__What the task requires__: Copy the lines below verbatim, leaving out the pictures.

*-*-*

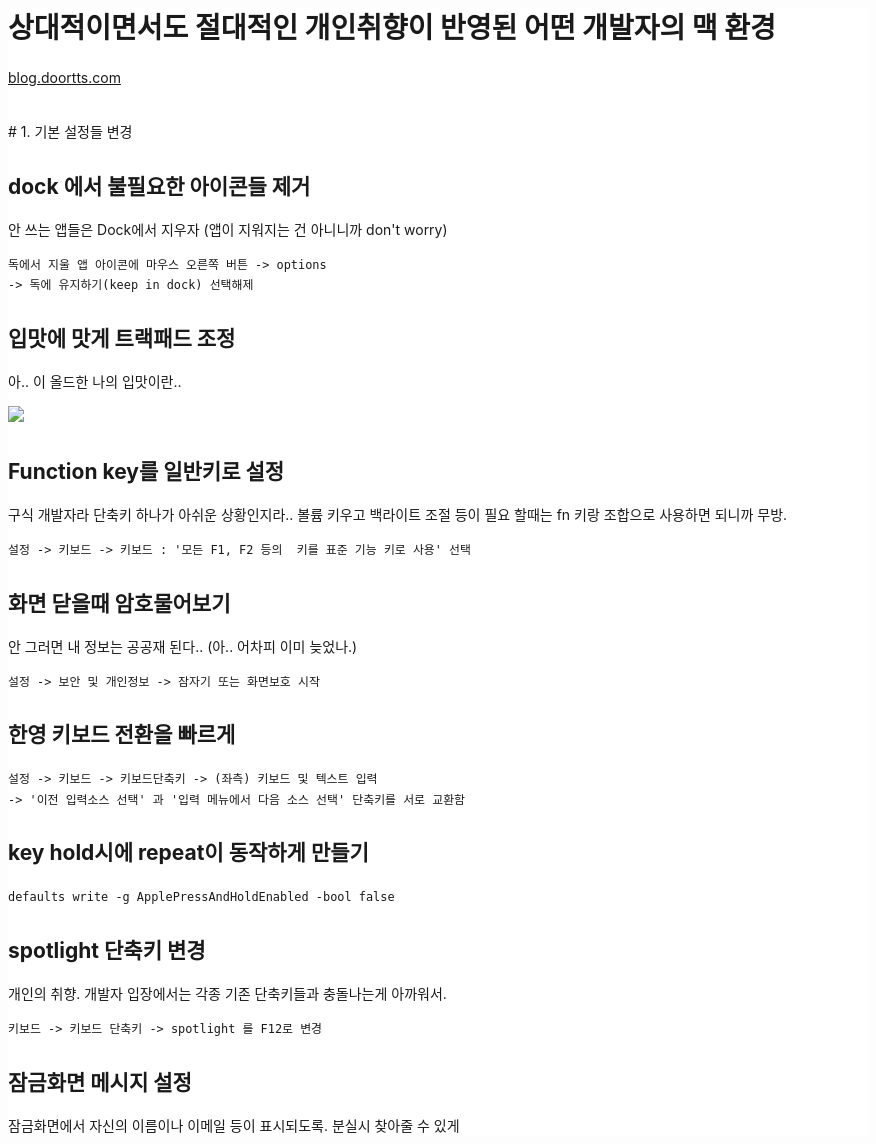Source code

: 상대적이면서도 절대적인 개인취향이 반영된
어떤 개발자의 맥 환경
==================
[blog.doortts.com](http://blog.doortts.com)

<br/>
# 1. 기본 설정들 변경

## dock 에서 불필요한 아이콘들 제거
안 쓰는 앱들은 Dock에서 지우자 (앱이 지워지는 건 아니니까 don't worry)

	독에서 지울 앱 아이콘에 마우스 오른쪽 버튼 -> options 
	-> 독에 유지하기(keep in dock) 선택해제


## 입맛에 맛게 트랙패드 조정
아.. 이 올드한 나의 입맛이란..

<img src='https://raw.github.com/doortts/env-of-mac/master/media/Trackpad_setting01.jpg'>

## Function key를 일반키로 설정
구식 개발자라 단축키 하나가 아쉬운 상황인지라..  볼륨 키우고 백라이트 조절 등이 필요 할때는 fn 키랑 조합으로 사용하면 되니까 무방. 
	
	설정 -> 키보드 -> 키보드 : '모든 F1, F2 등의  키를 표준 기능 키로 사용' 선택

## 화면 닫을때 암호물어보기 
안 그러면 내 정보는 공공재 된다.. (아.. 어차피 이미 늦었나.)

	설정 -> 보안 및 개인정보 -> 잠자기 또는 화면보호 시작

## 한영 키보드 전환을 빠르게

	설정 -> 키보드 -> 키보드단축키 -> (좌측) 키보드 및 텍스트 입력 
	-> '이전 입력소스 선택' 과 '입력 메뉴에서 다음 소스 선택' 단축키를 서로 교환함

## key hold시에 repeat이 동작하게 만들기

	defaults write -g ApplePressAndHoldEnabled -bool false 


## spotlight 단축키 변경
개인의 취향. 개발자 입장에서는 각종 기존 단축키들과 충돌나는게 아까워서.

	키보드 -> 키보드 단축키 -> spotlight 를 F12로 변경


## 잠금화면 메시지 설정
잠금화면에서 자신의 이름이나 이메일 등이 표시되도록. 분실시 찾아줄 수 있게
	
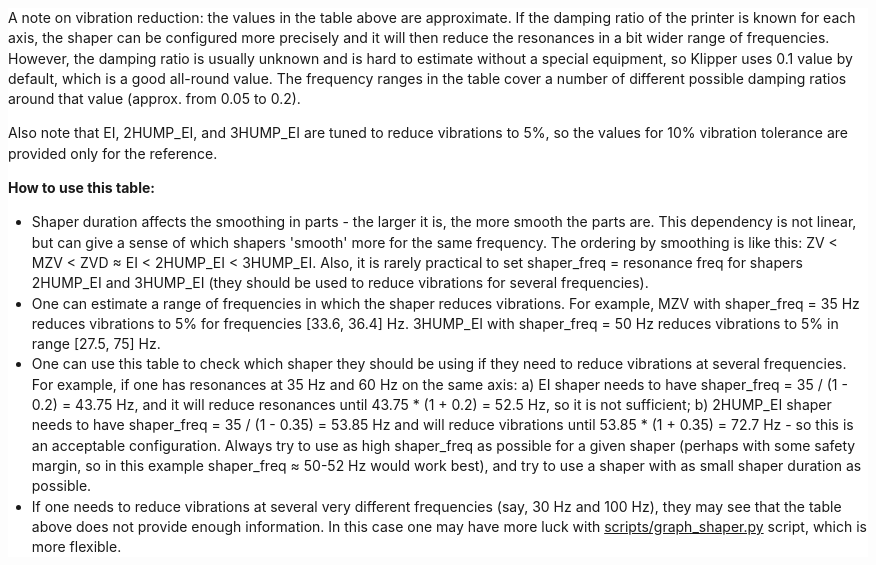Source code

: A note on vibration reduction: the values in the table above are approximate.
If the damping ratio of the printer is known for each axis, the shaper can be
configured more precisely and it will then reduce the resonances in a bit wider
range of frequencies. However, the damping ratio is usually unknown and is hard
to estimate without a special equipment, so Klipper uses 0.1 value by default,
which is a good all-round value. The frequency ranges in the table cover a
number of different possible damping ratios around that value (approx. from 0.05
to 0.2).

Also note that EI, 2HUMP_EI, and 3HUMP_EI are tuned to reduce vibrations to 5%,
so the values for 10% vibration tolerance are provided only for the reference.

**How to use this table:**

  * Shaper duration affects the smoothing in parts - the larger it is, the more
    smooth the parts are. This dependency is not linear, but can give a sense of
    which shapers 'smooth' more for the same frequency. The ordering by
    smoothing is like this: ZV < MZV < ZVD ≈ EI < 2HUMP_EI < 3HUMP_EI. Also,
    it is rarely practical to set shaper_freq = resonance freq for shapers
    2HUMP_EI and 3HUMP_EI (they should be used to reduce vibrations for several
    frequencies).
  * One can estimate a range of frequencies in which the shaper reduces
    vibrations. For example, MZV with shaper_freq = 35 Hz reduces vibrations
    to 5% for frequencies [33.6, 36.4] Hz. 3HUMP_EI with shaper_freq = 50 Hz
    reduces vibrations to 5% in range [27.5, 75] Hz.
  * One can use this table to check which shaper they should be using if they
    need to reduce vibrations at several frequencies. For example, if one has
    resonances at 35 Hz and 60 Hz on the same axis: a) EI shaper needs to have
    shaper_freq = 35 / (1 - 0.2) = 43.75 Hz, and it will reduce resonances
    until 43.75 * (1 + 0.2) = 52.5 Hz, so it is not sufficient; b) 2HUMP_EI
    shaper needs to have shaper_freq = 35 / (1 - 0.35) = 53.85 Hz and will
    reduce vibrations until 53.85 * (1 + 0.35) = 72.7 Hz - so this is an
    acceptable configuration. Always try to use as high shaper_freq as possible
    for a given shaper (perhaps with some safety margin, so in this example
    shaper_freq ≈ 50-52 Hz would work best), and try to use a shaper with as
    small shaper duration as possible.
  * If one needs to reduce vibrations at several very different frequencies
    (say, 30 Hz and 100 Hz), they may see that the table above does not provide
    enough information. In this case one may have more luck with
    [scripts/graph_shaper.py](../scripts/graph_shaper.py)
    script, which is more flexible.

*-*-*

__Response for this exercise__:
Source code

: 상대적이면서도 절대적인 개인취향이 반영된
어떤 개발자의 맥 환경
==================
[blog.doortts.com](http://blog.doortts.com)

<br/>
# 1. 기본 설정들 변경

## dock 에서 불필요한 아이콘들 제거
안 쓰는 앱들은 Dock에서 지우자 (앱이 지워지는 건 아니니까 don't worry)

	독에서 지울 앱 아이콘에 마우스 오른쪽 버튼 -> options 
	-> 독에 유지하기(keep in dock) 선택해제


## 입맛에 맛게 트랙패드 조정
아.. 이 올드한 나의 입맛이란..

<img src='https://raw.github.com/doortts/env-of-mac/master/media/Trackpad_setting01.jpg'>

## Function key를 일반키로 설정
구식 개발자라 단축키 하나가 아쉬운 상황인지라..  볼륨 키우고 백라이트 조절 등이 필요 할때는 fn 키랑 조합으로 사용하면 되니까 무방. 
	
	설정 -> 키보드 -> 키보드 : '모든 F1, F2 등의  키를 표준 기능 키로 사용' 선택

## 화면 닫을때 암호물어보기 
안 그러면 내 정보는 공공재 된다.. (아.. 어차피 이미 늦었나.)

	설정 -> 보안 및 개인정보 -> 잠자기 또는 화면보호 시작

## 한영 키보드 전환을 빠르게

	설정 -> 키보드 -> 키보드단축키 -> (좌측) 키보드 및 텍스트 입력 
	-> '이전 입력소스 선택' 과 '입력 메뉴에서 다음 소스 선택' 단축키를 서로 교환함

## key hold시에 repeat이 동작하게 만들기

	defaults write -g ApplePressAndHoldEnabled -bool false 


## spotlight 단축키 변경
개인의 취향. 개발자 입장에서는 각종 기존 단축키들과 충돌나는게 아까워서.

	키보드 -> 키보드 단축키 -> spotlight 를 F12로 변경


## 잠금화면 메시지 설정
잠금화면에서 자신의 이름이나 이메일 등이 표시되도록. 분실시 찾아줄 수 있게
	
Source code

: A note on vibration reduction: the values in the table above are approximate.
If the damping ratio of the printer is known for each axis, the shaper can be
configured more precisely and it will then reduce the resonances in a bit wider
range of frequencies. However, the damping ratio is usually unknown and is hard
to estimate without a special equipment, so Klipper uses 0.1 value by default,
which is a good all-round value. The frequency ranges in the table cover a
number of different possible damping ratios around that value (approx. from 0.05
to 0.2).

Also note that EI, 2HUMP_EI, and 3HUMP_EI are tuned to reduce vibrations to 5%,
so the values for 10% vibration tolerance are provided only for the reference.

**How to use this table:**

  * Shaper duration affects the smoothing in parts - the larger it is, the more
    smooth the parts are. This dependency is not linear, but can give a sense of
    which shapers 'smooth' more for the same frequency. The ordering by
    smoothing is like this: ZV < MZV < ZVD ≈ EI < 2HUMP_EI < 3HUMP_EI. Also,
    it is rarely practical to set shaper_freq = resonance freq for shapers
    2HUMP_EI and 3HUMP_EI (they should be used to reduce vibrations for several
    frequencies).
  * One can estimate a range of frequencies in which the shaper reduces
    vibrations. For example, MZV with shaper_freq = 35 Hz reduces vibrations
    to 5% for frequencies [33.6, 36.4] Hz. 3HUMP_EI with shaper_freq = 50 Hz
    reduces vibrations to 5% in range [27.5, 75] Hz.
  * One can use this table to check which shaper they should be using if they
    need to reduce vibrations at several frequencies. For example, if one has
    resonances at 35 Hz and 60 Hz on the same axis: a) EI shaper needs to have
    shaper_freq = 35 / (1 - 0.2) = 43.75 Hz, and it will reduce resonances
    until 43.75 * (1 + 0.2) = 52.5 Hz, so it is not sufficient; b) 2HUMP_EI
    shaper needs to have shaper_freq = 35 / (1 - 0.35) = 53.85 Hz and will
    reduce vibrations until 53.85 * (1 + 0.35) = 72.7 Hz - so this is an
    acceptable configuration. Always try to use as high shaper_freq as possible
    for a given shaper (perhaps with some safety margin, so in this example
    shaper_freq ≈ 50-52 Hz would work best), and try to use a shaper with as
    small shaper duration as possible.
  * If one needs to reduce vibrations at several very different frequencies
    (say, 30 Hz and 100 Hz), they may see that the table above does not provide
    enough information. In this case one may have more luck with
    [scripts/graph_shaper.py](../scripts/graph_shaper.py)
    script, which is more flexible.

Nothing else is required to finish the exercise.